> **DATA UNDER STUDY**
+ + + +

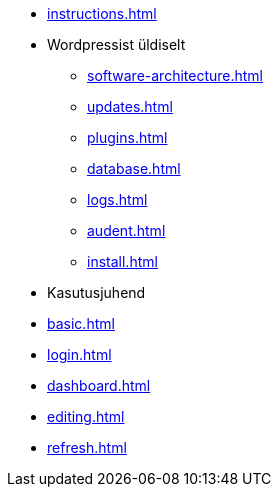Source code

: * xref:instructions.adoc[]
* Wordpressist üldiselt
** xref:software-architecture.adoc[]
** xref:updates.adoc[]
** xref:plugins.adoc[]
** xref:database.adoc[]
** xref:logs.adoc[]
** xref:audent.adoc[]
** xref:install.adoc[]

* Kasutusjuhend
* xref:basic.adoc[]
* xref:login.adoc[]
* xref:dashboard.adoc[]
* xref:editing.adoc[]
* xref:refresh.adoc[]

+ + + +

> **WORK TASK**
Give back all of the entries verbatim, but without pictures.

> **ANSWER TO THE PROBLEM**
Source code

: * xref:instructions.adoc[]
* Wordpressist üldiselt
** xref:software-architecture.adoc[]
** xref:updates.adoc[]
** xref:plugins.adoc[]
** xref:database.adoc[]
** xref:logs.adoc[]
** xref:audent.adoc[]
** xref:install.adoc[]

* Kasutusjuhend
* xref:basic.adoc[]
* xref:login.adoc[]
* xref:dashboard.adoc[]
* xref:editing.adoc[]
* xref:refresh.adoc[]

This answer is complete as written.